* [Task data]:
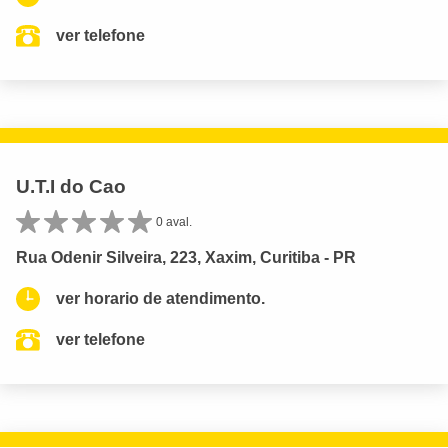
ver telefone
U.T.I do Cao
0 aval.
Rua Odenir Silveira, 223, Xaxim, Curitiba - PR
ver horario de atendimento.
ver telefone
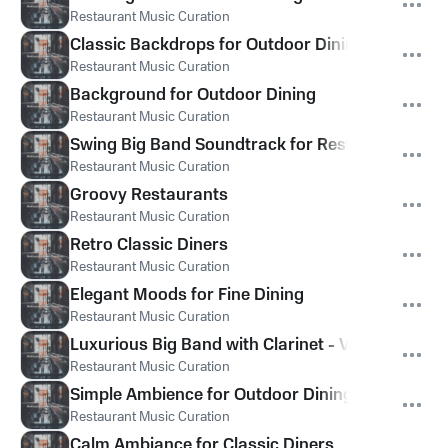
Restaurant Music Curation
Classic Backdrops for Outdoor Dining
Restaurant Music Curation
Background for Outdoor Dining
Restaurant Music Curation
Swing Big Band Soundtrack for Restaurants
Restaurant Music Curation
Groovy Restaurants
Restaurant Music Curation
Retro Classic Diners
Restaurant Music Curation
Elegant Moods for Fine Dining
Restaurant Music Curation
Luxurious Big Band with Clarinet - Vibe for Rest
Restaurant Music Curation
Simple Ambience for Outdoor Dining
Restaurant Music Curation
Calm Ambiance for Classic Diners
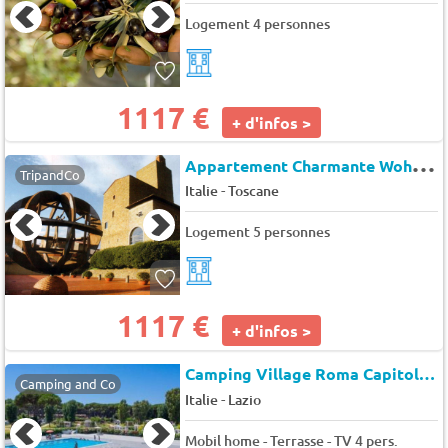
Logement 4 personnes
1117 €
+ d'infos >
A
ppartement Charmante Wohnung mit privatem Garten
TripandCo
-
Italie
Toscane
Logement 5 personnes
1117 €
+ d'infos >
Camping Village Roma Capitol
★
Camping and Co
-
Italie
Lazio
Mobil home - Terrasse - TV 4 pers.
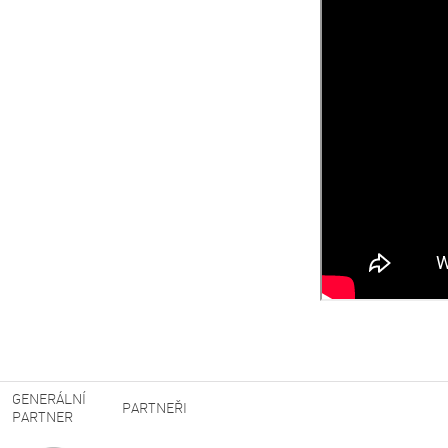
GENERÁLNÍ
PARTNEŘI
PARTNER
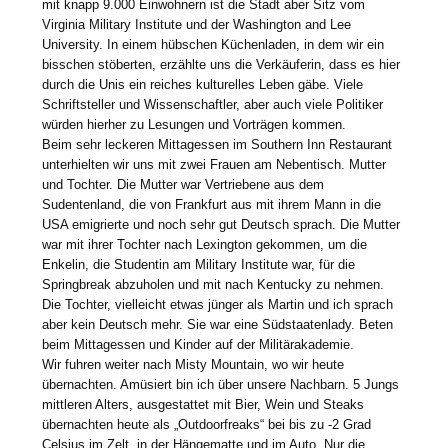
mit knapp 9.000 Einwohnern ist die Stadt aber Sitz vom
Virginia Military Institute und der Washington and Lee
University. In einem hübschen Küchenladen, in dem wir ein
bisschen stöberten, erzählte uns die Verkäuferin, dass es hier
durch die Unis ein reiches kulturelles Leben gäbe. Viele
Schriftsteller und Wissenschaftler, aber auch viele Politiker
würden hierher zu Lesungen und Vorträgen kommen.
Beim sehr leckeren Mittagessen im Southern Inn Restaurant
unterhielten wir uns mit zwei Frauen am Nebentisch. Mutter
und Tochter. Die Mutter war Vertriebene aus dem
Sudentenland, die von Frankfurt aus mit ihrem Mann in die
USA emigrierte und noch sehr gut Deutsch sprach. Die Mutter
war mit ihrer Tochter nach Lexington gekommen, um die
Enkelin, die Studentin am Military Institute war, für die
Springbreak abzuholen und mit nach Kentucky zu nehmen.
Die Tochter, vielleicht etwas jünger als Martin und ich sprach
aber kein Deutsch mehr. Sie war eine Südstaatenlady. Beten
beim Mittagessen und Kinder auf der Militärakademie.
Wir fuhren weiter nach Misty Mountain, wo wir heute
übernachten. Amüsiert bin ich über unsere Nachbarn. 5 Jungs
mittleren Alters, ausgestattet mit Bier, Wein und Steaks
übernachten heute als „Outdoorfreaks“ bei bis zu -2 Grad
Celsius im Zelt, in der Hängematte und im Auto. Nur die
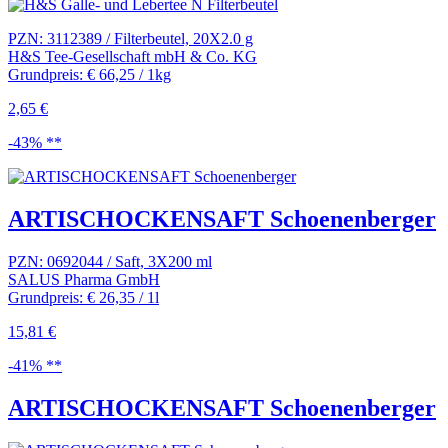
PZN: 3112389 / Filterbeutel, 20X2.0 g
H&S Tee-Gesellschaft mbH & Co. KG
Grundpreis: € 66,25 / 1kg
2,65 €
-43% **
ARTISCHOCKENSAFT Schoenenberger
PZN: 0692044 / Saft, 3X200 ml
SALUS Pharma GmbH
Grundpreis: € 26,35 / 1l
15,81 €
-41% **
ARTISCHOCKENSAFT Schoenenberger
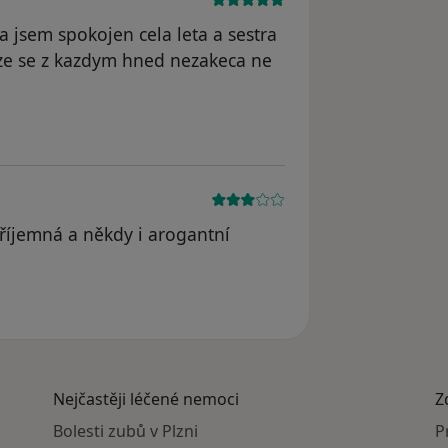
a jsem spokojen cela leta a sestra
 ze se z kazdym hned nezakeca ne
příjemná a někdy i arogantní
Nejčastěji léčené nemoci
Z
Bolesti zubů v Plzni
P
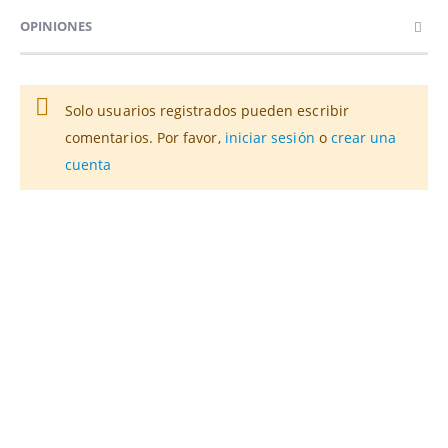
OPINIONES
Solo usuarios registrados pueden escribir
comentarios. Por favor,
iniciar sesión
o
crear una
cuenta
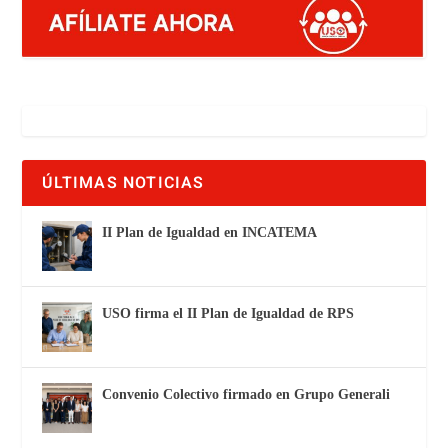
ÚLTIMAS NOTICIAS
II Plan de Igualdad en INCATEMA
USO firma el II Plan de Igualdad de RPS
Convenio Colectivo firmado en Grupo Generali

* [What needs to be done]: One number answers this exercise: the count of lines above in which the word "Classic" appears.

* [Response for this exercise]: 3